Начало было таким интригующим, что честная и принципиальная в вопросах частной переписки мама, не раздумывая, прочла письмо и обнаружила неожиданную правду о «погибших в начале войны» родителях своего мужа.
Они не погибли, а были репрессированы, объявлены «врагами народа» и отправлены в тюрьму, где, не выдержав пыток, отец через несколько месяцев умер, а мать выжила и после двадцати пяти лет лагерей и тюрем (судя по письму) безуспешно пыталась связаться с сыном, с которым ее разлучили, когда ему было всего три месяца.
Свою находку мама, конечно же, не утаила и только тогда догадалась наконец, какая бездна непонимания разделяет ее с мужем. Он не только не был рад тому, что его мать жива – он был в ужасе! Двадцать пять лет он прожил, зная, что его родители «враги народа», – это все, что он знал о них. Ежегодно перед революционными праздниками он собственноручно писал отречение от них в местную газету, где клеймил позором, просил не считать себя их сыном, даже понятия не имея, в чем, собственно, состоит их вина. Двадцать пять лет он ненавидел и презирал их, и вот теперь эта чужая старуха утверждает, что все эти годы помнила и любила его.
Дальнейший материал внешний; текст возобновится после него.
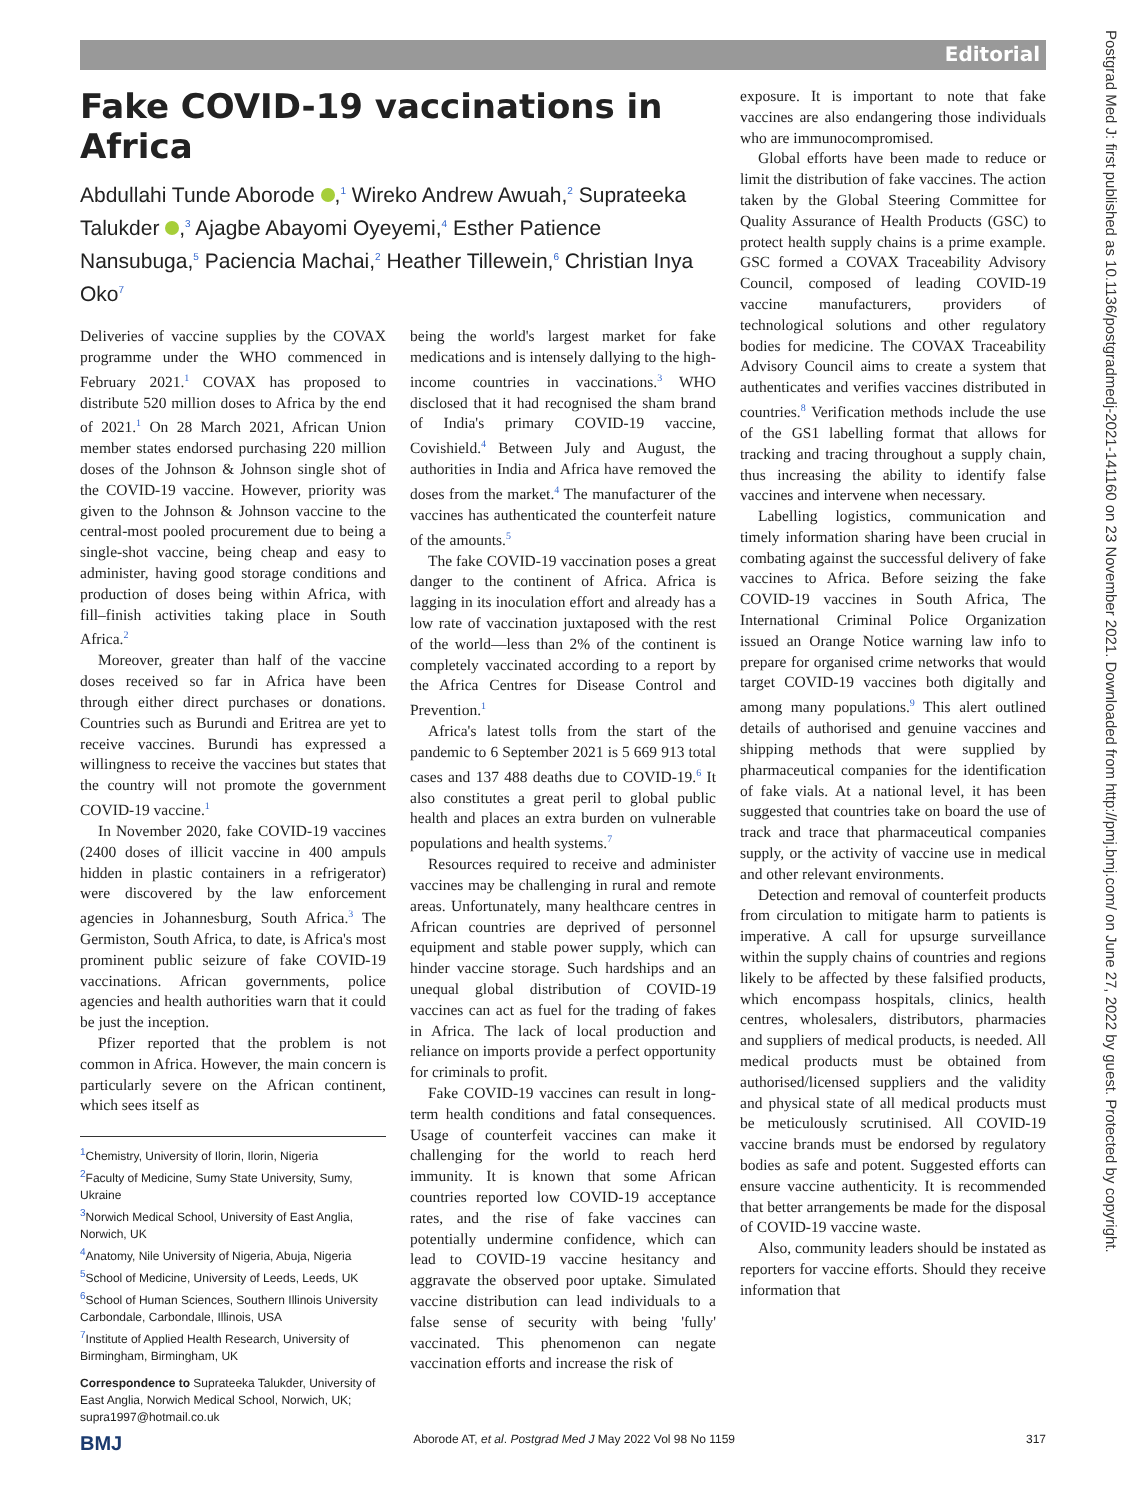Editorial
Postgrad Med J: first published as 10.1136/postgradmedj-2021-141160 on 23 November 2021. Downloaded from http://pmj.bmj.com/ on June 27, 2022 by guest. Protected by copyright.
Fake COVID-19 vaccinations in Africa
Abdullahi Tunde Aborode ,<sup>1</sup> Wireko Andrew Awuah,<sup>2</sup> Suprateeka Talukder ,<sup>3</sup> Ajagbe Abayomi Oyeyemi,<sup>4</sup> Esther Patience Nansubuga,<sup>5</sup> Paciencia Machai,<sup>2</sup> Heather Tillewein,<sup>6</sup> Christian Inya Oko<sup>7</sup>
Deliveries of vaccine supplies by the COVAX programme under the WHO commenced in February 2021.<sup>1</sup> COVAX has proposed to distribute 520 million doses to Africa by the end of 2021.<sup>1</sup> On 28 March 2021, African Union member states endorsed purchasing 220 million doses of the Johnson & Johnson single shot of the COVID-19 vaccine. However, priority was given to the Johnson & Johnson vaccine to the central-most pooled procurement due to being a single-shot vaccine, being cheap and easy to administer, having good storage conditions and production of doses being within Africa, with fill–finish activities taking place in South Africa.<sup>2</sup>
Moreover, greater than half of the vaccine doses received so far in Africa have been through either direct purchases or donations. Countries such as Burundi and Eritrea are yet to receive vaccines. Burundi has expressed a willingness to receive the vaccines but states that the country will not promote the government COVID-19 vaccine.<sup>1</sup>
In November 2020, fake COVID-19 vaccines (2400 doses of illicit vaccine in 400 ampuls hidden in plastic containers in a refrigerator) were discovered by the law enforcement agencies in Johannesburg, South Africa.<sup>3</sup> The Germiston, South Africa, to date, is Africa's most prominent public seizure of fake COVID-19 vaccinations. African governments, police agencies and health authorities warn that it could be just the inception.
Pfizer reported that the problem is not common in Africa. However, the main concern is particularly severe on the African continent, which sees itself as
<sup>1</sup> Chemistry, University of Ilorin, Ilorin, Nigeria
<sup>2</sup> Faculty of Medicine, Sumy State University, Sumy, Ukraine
<sup>3</sup> Norwich Medical School, University of East Anglia, Norwich, UK
<sup>4</sup> Anatomy, Nile University of Nigeria, Abuja, Nigeria
<sup>5</sup> School of Medicine, University of Leeds, Leeds, UK
<sup>6</sup> School of Human Sciences, Southern Illinois University Carbondale, Carbondale, Illinois, USA
<sup>7</sup> Institute of Applied Health Research, University of Birmingham, Birmingham, UK
Correspondence to Suprateeka Talukder, University of East Anglia, Norwich Medical School, Norwich, UK; supra1997@hotmail.co.uk
being the world's largest market for fake medications and is intensely dallying to the high-income countries in vaccinations.<sup>3</sup> WHO disclosed that it had recognised the sham brand of India's primary COVID-19 vaccine, Covishield.<sup>4</sup> Between July and August, the authorities in India and Africa have removed the doses from the market.<sup>4</sup> The manufacturer of the vaccines has authenticated the counterfeit nature of the amounts.<sup>5</sup>
The fake COVID-19 vaccination poses a great danger to the continent of Africa. Africa is lagging in its inoculation effort and already has a low rate of vaccination juxtaposed with the rest of the world—less than 2% of the continent is completely vaccinated according to a report by the Africa Centres for Disease Control and Prevention.<sup>1</sup>
Africa's latest tolls from the start of the pandemic to 6 September 2021 is 5 669 913 total cases and 137 488 deaths due to COVID-19.<sup>6</sup> It also constitutes a great peril to global public health and places an extra burden on vulnerable populations and health systems.<sup>7</sup>
Resources required to receive and administer vaccines may be challenging in rural and remote areas. Unfortunately, many healthcare centres in African countries are deprived of personnel equipment and stable power supply, which can hinder vaccine storage. Such hardships and an unequal global distribution of COVID-19 vaccines can act as fuel for the trading of fakes in Africa. The lack of local production and reliance on imports provide a perfect opportunity for criminals to profit.
Fake COVID-19 vaccines can result in long-term health conditions and fatal consequences. Usage of counterfeit vaccines can make it challenging for the world to reach herd immunity. It is known that some African countries reported low COVID-19 acceptance rates, and the rise of fake vaccines can potentially undermine confidence, which can lead to COVID-19 vaccine hesitancy and aggravate the observed poor uptake. Simulated vaccine distribution can lead individuals to a false sense of security with being 'fully' vaccinated. This phenomenon can negate vaccination efforts and increase the risk of
exposure. It is important to note that fake vaccines are also endangering those individuals who are immunocompromised.
Global efforts have been made to reduce or limit the distribution of fake vaccines. The action taken by the Global Steering Committee for Quality Assurance of Health Products (GSC) to protect health supply chains is a prime example. GSC formed a COVAX Traceability Advisory Council, composed of leading COVID-19 vaccine manufacturers, providers of technological solutions and other regulatory bodies for medicine. The COVAX Traceability Advisory Council aims to create a system that authenticates and verifies vaccines distributed in countries.<sup>8</sup> Verification methods include the use of the GS1 labelling format that allows for tracking and tracing throughout a supply chain, thus increasing the ability to identify false vaccines and intervene when necessary.
Labelling logistics, communication and timely information sharing have been crucial in combating against the successful delivery of fake vaccines to Africa. Before seizing the fake COVID-19 vaccines in South Africa, The International Criminal Police Organization issued an Orange Notice warning law info to prepare for organised crime networks that would target COVID-19 vaccines both digitally and among many populations.<sup>9</sup> This alert outlined details of authorised and genuine vaccines and shipping methods that were supplied by pharmaceutical companies for the identification of fake vials. At a national level, it has been suggested that countries take on board the use of track and trace that pharmaceutical companies supply, or the activity of vaccine use in medical and other relevant environments.
Detection and removal of counterfeit products from circulation to mitigate harm to patients is imperative. A call for upsurge surveillance within the supply chains of countries and regions likely to be affected by these falsified products, which encompass hospitals, clinics, health centres, wholesalers, distributors, pharmacies and suppliers of medical products, is needed. All medical products must be obtained from authorised/licensed suppliers and the validity and physical state of all medical products must be meticulously scrutinised. All COVID-19 vaccine brands must be endorsed by regulatory bodies as safe and potent. Suggested efforts can ensure vaccine authenticity. It is recommended that better arrangements be made for the disposal of COVID-19 vaccine waste.
Also, community leaders should be instated as reporters for vaccine efforts. Should they receive information that
BMJ Aborode AT, et al. Postgrad Med J May 2022 Vol 98 No 1159 317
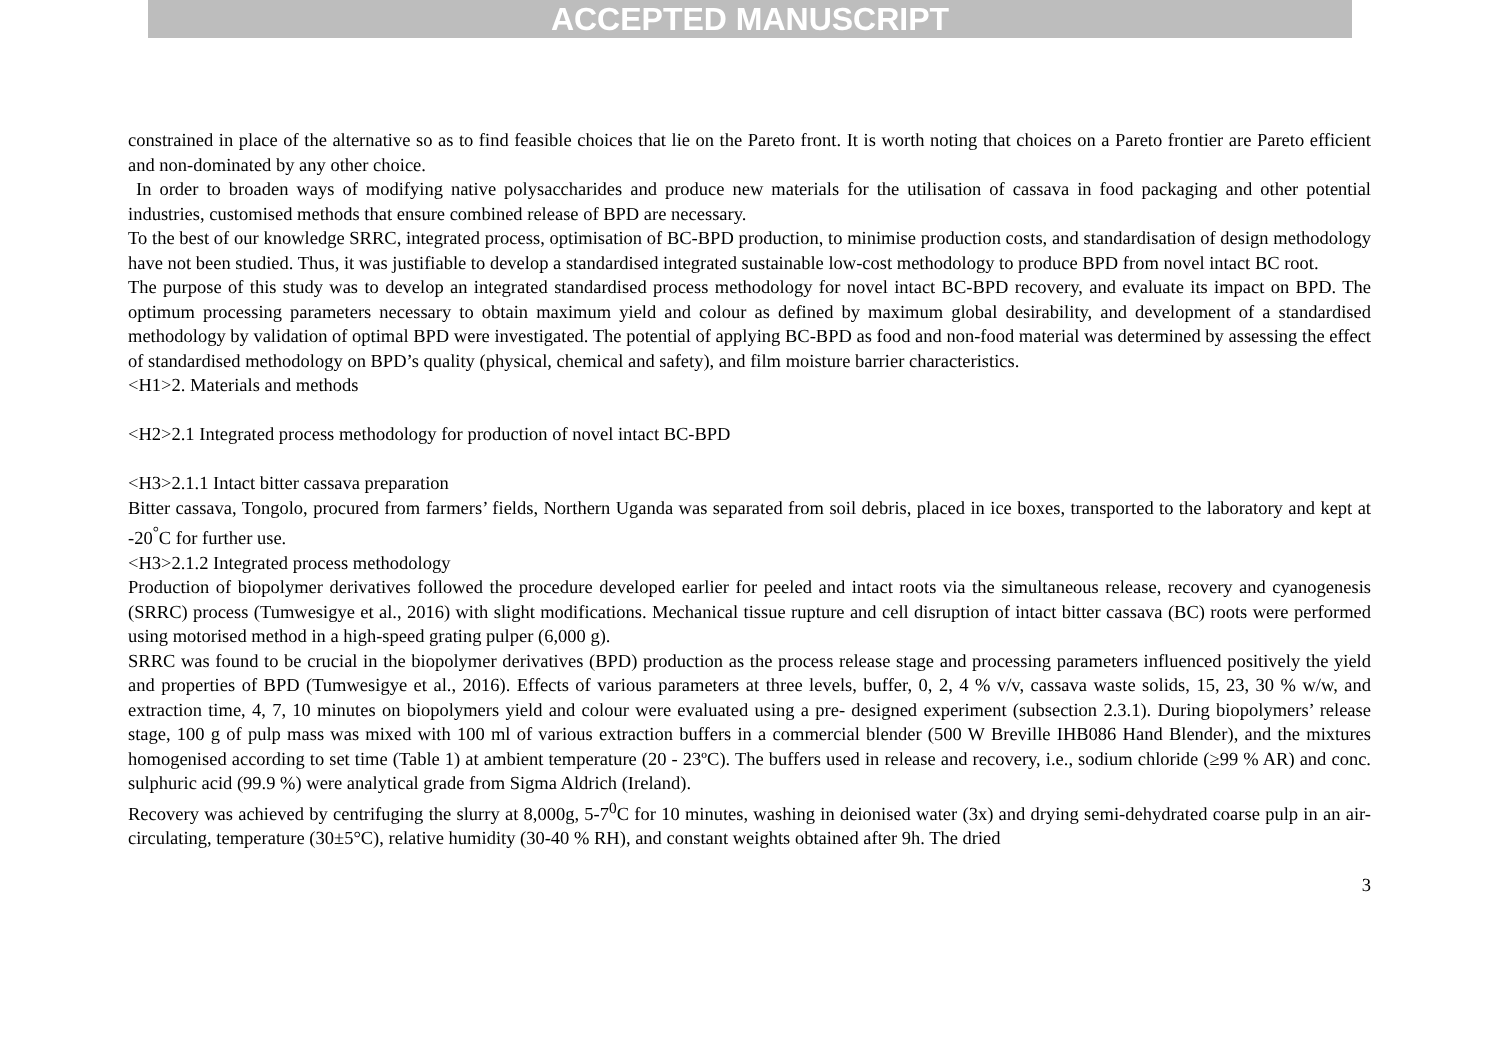ACCEPTED MANUSCRIPT
constrained in place of the alternative so as to find feasible choices that lie on the Pareto front. It is worth noting that choices on a Pareto frontier are Pareto efficient and non-dominated by any other choice.
In order to broaden ways of modifying native polysaccharides and produce new materials for the utilisation of cassava in food packaging and other potential industries, customised methods that ensure combined release of BPD are necessary.
To the best of our knowledge SRRC, integrated process, optimisation of BC-BPD production, to minimise production costs, and standardisation of design methodology have not been studied. Thus, it was justifiable to develop a standardised integrated sustainable low-cost methodology to produce BPD from novel intact BC root.
The purpose of this study was to develop an integrated standardised process methodology for novel intact BC-BPD recovery, and evaluate its impact on BPD. The optimum processing parameters necessary to obtain maximum yield and colour as defined by maximum global desirability, and development of a standardised methodology by validation of optimal BPD were investigated. The potential of applying BC-BPD as food and non-food material was determined by assessing the effect of standardised methodology on BPD’s quality (physical, chemical and safety), and film moisture barrier characteristics.
<H1>2. Materials and methods
<H2>2.1 Integrated process methodology for production of novel intact BC-BPD
<H3>2.1.1 Intact bitter cassava preparation
Bitter cassava, Tongolo, procured from farmers’ fields, Northern Uganda was separated from soil debris, placed in ice boxes, transported to the laboratory and kept at -20<sup>°</sup>C for further use.
<H3>2.1.2 Integrated process methodology
Production of biopolymer derivatives followed the procedure developed earlier for peeled and intact roots via the simultaneous release, recovery and cyanogenesis (SRRC) process (Tumwesigye et al., 2016) with slight modifications. Mechanical tissue rupture and cell disruption of intact bitter cassava (BC) roots were performed using motorised method in a high-speed grating pulper (6,000 g).
SRRC was found to be crucial in the biopolymer derivatives (BPD) production as the process release stage and processing parameters influenced positively the yield and properties of BPD (Tumwesigye et al., 2016). Effects of various parameters at three levels, buffer, 0, 2, 4 % v/v, cassava waste solids, 15, 23, 30 % w/w, and extraction time, 4, 7, 10 minutes on biopolymers yield and colour were evaluated using a pre- designed experiment (subsection 2.3.1). During biopolymers’ release stage, 100 g of pulp mass was mixed with 100 ml of various extraction buffers in a commercial blender (500 W Breville IHB086 Hand Blender), and the mixtures homogenised according to set time (Table 1) at ambient temperature (20 - 23ºC). The buffers used in release and recovery, i.e., sodium chloride (≥99 % AR) and conc. sulphuric acid (99.9 %) were analytical grade from Sigma Aldrich (Ireland).
Recovery was achieved by centrifuging the slurry at 8,000g, 5-7<sup>0</sup>C for 10 minutes, washing in deionised water (3x) and drying semi-dehydrated coarse pulp in an air-circulating, temperature (30±5°C), relative humidity (30-40 % RH), and constant weights obtained after 9h. The dried
3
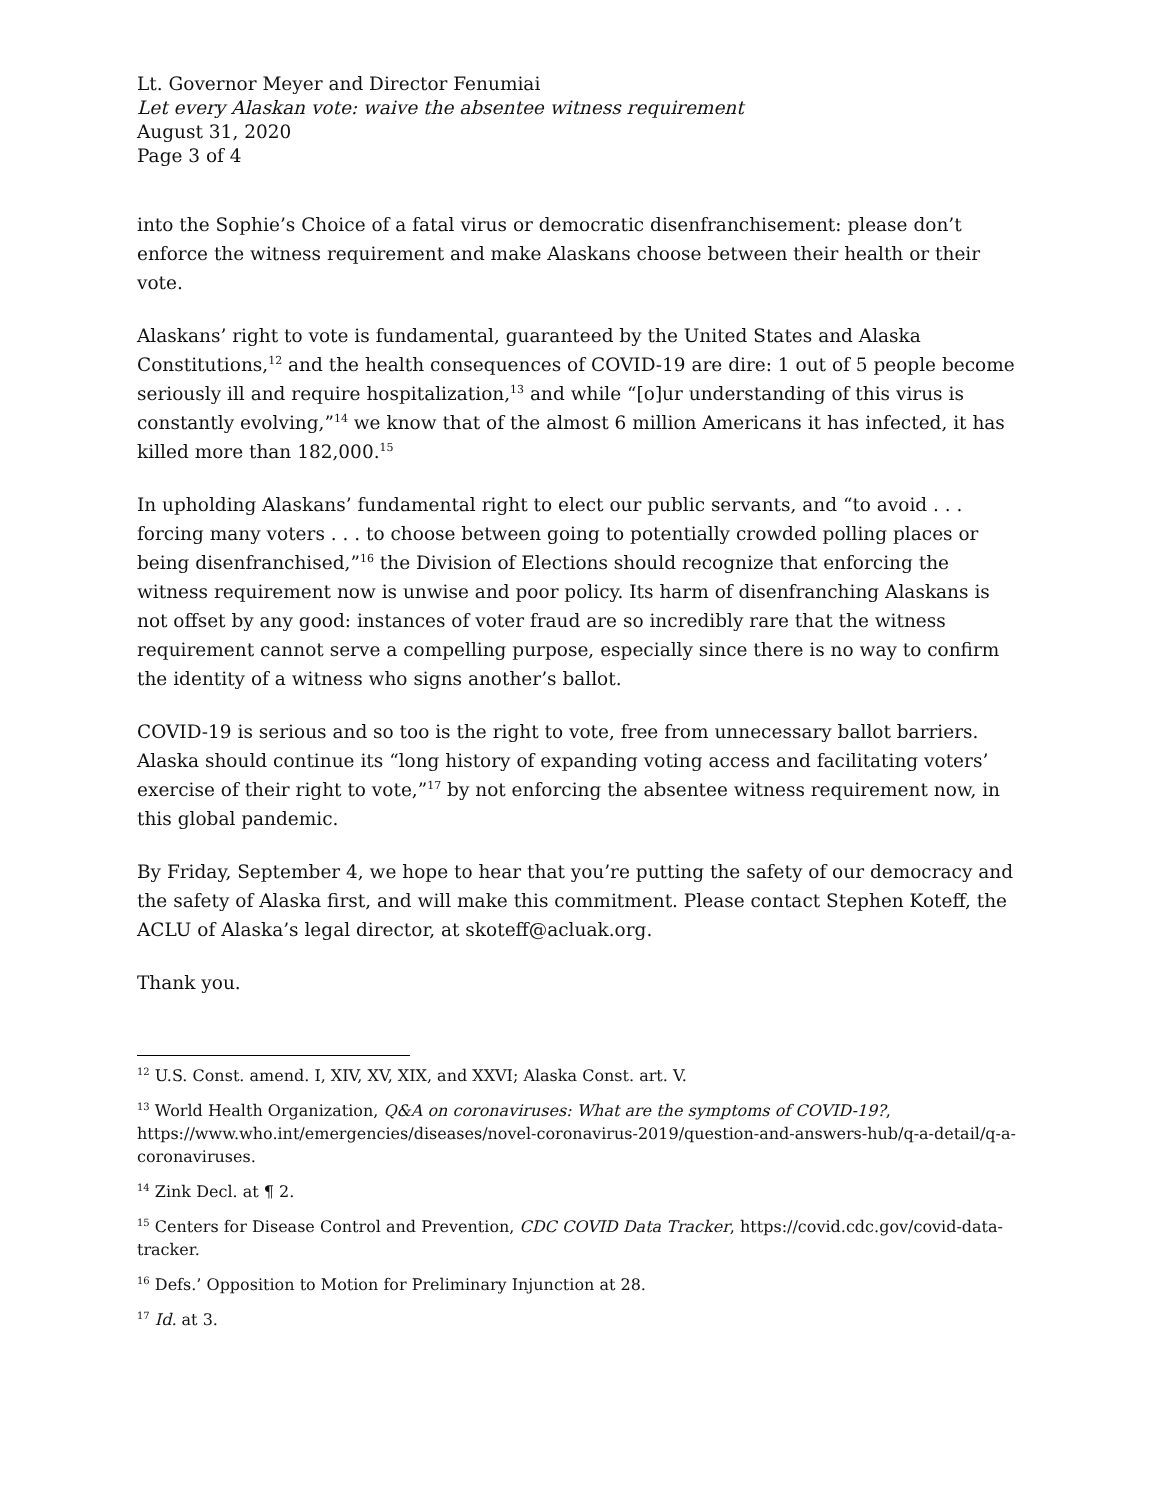Lt. Governor Meyer and Director Fenumiai
Let every Alaskan vote: waive the absentee witness requirement
August 31, 2020
Page 3 of 4
into the Sophie’s Choice of a fatal virus or democratic disenfranchisement: please don’t enforce the witness requirement and make Alaskans choose between their health or their vote.
Alaskans’ right to vote is fundamental, guaranteed by the United States and Alaska Constitutions,<sup>12</sup> and the health consequences of COVID-19 are dire: 1 out of 5 people become seriously ill and require hospitalization,<sup>13</sup> and while “[o]ur understanding of this virus is constantly evolving,”<sup>14</sup> we know that of the almost 6 million Americans it has infected, it has killed more than 182,000.<sup>15</sup>
In upholding Alaskans’ fundamental right to elect our public servants, and “to avoid . . . forcing many voters . . . to choose between going to potentially crowded polling places or being disenfranchised,”<sup>16</sup> the Division of Elections should recognize that enforcing the witness requirement now is unwise and poor policy. Its harm of disenfranching Alaskans is not offset by any good: instances of voter fraud are so incredibly rare that the witness requirement cannot serve a compelling purpose, especially since there is no way to confirm the identity of a witness who signs another’s ballot.
COVID-19 is serious and so too is the right to vote, free from unnecessary ballot barriers. Alaska should continue its “long history of expanding voting access and facilitating voters’ exercise of their right to vote,”<sup>17</sup> by not enforcing the absentee witness requirement now, in this global pandemic.
By Friday, September 4, we hope to hear that you’re putting the safety of our democracy and the safety of Alaska first, and will make this commitment. Please contact Stephen Koteff, the ACLU of Alaska’s legal director, at skoteff@acluak.org.
Thank you.
<sup>12</sup> U.S. Const. amend. I, XIV, XV, XIX, and XXVI; Alaska Const. art. V.
<sup>13</sup> World Health Organization, Q&A on coronaviruses: What are the symptoms of COVID-19?, https://www.who.int/emergencies/diseases/novel-coronavirus-2019/question-and-answers-hub/q-a-detail/q-a-coronaviruses.
<sup>14</sup> Zink Decl. at ¶ 2.
<sup>15</sup> Centers for Disease Control and Prevention, CDC COVID Data Tracker, https://covid.cdc.gov/covid-data-tracker.
<sup>16</sup> Defs.’ Opposition to Motion for Preliminary Injunction at 28.
<sup>17</sup> Id. at 3.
Да, ее полностью реабилитировали, но что это значит? Не значит ли это, что с очередным витком внутренней политики ее опять обвинят, а если он вступит с нею в контакт, то вслед за ней в лагерь загремит и он сам, вместе со всеми его мечтами о Москве и аспирантуре? Нет, ни жене с ее идиотским человеколюбием, ни матери с ее никому не нужной любовью он не позволит разрушить свою едва лишь забрезжившую впереди жизнь. Мама не стала ему возражать, только сразу же, окончательно и бесповоротно поняла, что жить с ним не сможет.
Меж тем приближалось время родов, и сердце ее сжималось от страха. В этом, как тогда говорили, «интересном положении» все женщины испытывают чувство полного одиночества, даже те, кого окружает любовь и забота близких, ведь им одним предстоит испытать муки, оказавшись в «интересном положении» между жизнью и смертью. Во время родов женщина перестает быть собой. Корчась от боли, она соединяет бытие с небытием, из которого мучительно прорывается новая жизнь. В мамином случае одиночество было абсолютным.